## Your task
Start to finish, return the listing exactly as written.

= Beginning of Section =

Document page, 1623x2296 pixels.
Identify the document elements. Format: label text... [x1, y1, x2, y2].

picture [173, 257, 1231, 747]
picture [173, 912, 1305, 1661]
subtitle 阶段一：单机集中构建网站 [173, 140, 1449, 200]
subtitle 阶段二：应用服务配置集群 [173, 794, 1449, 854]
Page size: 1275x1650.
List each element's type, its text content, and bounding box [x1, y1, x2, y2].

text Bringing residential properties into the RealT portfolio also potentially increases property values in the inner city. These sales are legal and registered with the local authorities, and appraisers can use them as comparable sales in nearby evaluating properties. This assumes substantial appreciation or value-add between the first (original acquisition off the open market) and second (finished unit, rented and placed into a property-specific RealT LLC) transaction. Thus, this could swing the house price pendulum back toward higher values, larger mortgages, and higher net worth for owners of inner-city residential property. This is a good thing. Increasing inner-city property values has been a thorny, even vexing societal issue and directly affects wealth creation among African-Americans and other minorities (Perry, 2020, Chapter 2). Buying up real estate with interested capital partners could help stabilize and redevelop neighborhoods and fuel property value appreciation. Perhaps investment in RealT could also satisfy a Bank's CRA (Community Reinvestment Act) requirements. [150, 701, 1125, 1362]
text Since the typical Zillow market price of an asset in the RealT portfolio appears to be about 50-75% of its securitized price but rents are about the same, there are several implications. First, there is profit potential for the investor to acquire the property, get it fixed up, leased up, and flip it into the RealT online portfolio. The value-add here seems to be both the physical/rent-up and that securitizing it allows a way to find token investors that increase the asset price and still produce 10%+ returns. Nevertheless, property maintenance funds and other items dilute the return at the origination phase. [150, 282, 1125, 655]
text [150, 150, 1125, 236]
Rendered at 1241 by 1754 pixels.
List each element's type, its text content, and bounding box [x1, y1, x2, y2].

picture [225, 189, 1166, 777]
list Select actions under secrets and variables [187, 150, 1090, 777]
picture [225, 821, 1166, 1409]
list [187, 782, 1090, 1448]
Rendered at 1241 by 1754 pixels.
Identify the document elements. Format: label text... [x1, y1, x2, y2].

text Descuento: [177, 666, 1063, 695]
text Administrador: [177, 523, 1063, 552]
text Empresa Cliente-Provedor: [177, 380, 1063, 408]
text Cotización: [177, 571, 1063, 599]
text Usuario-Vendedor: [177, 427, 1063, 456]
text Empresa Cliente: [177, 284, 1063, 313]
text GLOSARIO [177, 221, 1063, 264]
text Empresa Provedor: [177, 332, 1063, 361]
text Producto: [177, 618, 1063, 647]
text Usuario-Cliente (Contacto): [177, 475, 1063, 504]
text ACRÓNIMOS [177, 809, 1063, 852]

= End of Section =

## Finished exercise
Document page, 1623x2296 pixels.
Identify the document elements. Format: label text... [x1, y1, x2, y2].

picture [173, 257, 1231, 747]
picture [173, 912, 1305, 1661]
subtitle 阶段一：单机集中构建网站 [173, 140, 1449, 200]
subtitle 阶段二：应用服务配置集群 [173, 794, 1449, 854]
Page size: 1275x1650.
List each element's type, its text content, and bounding box [x1, y1, x2, y2].

text Bringing residential properties into the RealT portfolio also potentially increases property values in the inner city. These sales are legal and registered with the local authorities, and appraisers can use them as comparable sales in nearby evaluating properties. This assumes substantial appreciation or value-add between the first (original acquisition off the open market) and second (finished unit, rented and placed into a property-specific RealT LLC) transaction. Thus, this could swing the house price pendulum back toward higher values, larger mortgages, and higher net worth for owners of inner-city residential property. This is a good thing. Increasing inner-city property values has been a thorny, even vexing societal issue and directly affects wealth creation among African-Americans and other minorities (Perry, 2020, Chapter 2). Buying up real estate with interested capital partners could help stabilize and redevelop neighborhoods and fuel property value appreciation. Perhaps investment in RealT could also satisfy a Bank's CRA (Community Reinvestment Act) requirements. [150, 701, 1125, 1362]
text Since the typical Zillow market price of an asset in the RealT portfolio appears to be about 50-75% of its securitized price but rents are about the same, there are several implications. First, there is profit potential for the investor to acquire the property, get it fixed up, leased up, and flip it into the RealT online portfolio. The value-add here seems to be both the physical/rent-up and that securitizing it allows a way to find token investors that increase the asset price and still produce 10%+ returns. Nevertheless, property maintenance funds and other items dilute the return at the origination phase. [150, 282, 1125, 655]
text [150, 150, 1125, 236]
Rendered at 1241 by 1754 pixels.
List each element's type, its text content, and bounding box [x1, y1, x2, y2].

picture [225, 189, 1166, 777]
list Select actions under secrets and variables [187, 150, 1090, 777]
picture [225, 821, 1166, 1409]
list [187, 782, 1090, 1448]
Rendered at 1241 by 1754 pixels.
Identify the document elements. Format: label text... [x1, y1, x2, y2].

text Descuento: [177, 666, 1063, 695]
text Administrador: [177, 523, 1063, 552]
text Empresa Cliente-Provedor: [177, 380, 1063, 408]
text Cotización: [177, 571, 1063, 599]
text Usuario-Vendedor: [177, 427, 1063, 456]
text Empresa Cliente: [177, 284, 1063, 313]
text GLOSARIO [177, 221, 1063, 264]
text Empresa Provedor: [177, 332, 1063, 361]
text Producto: [177, 618, 1063, 647]
text Usuario-Cliente (Contacto): [177, 475, 1063, 504]
text ACRÓNIMOS [177, 809, 1063, 852]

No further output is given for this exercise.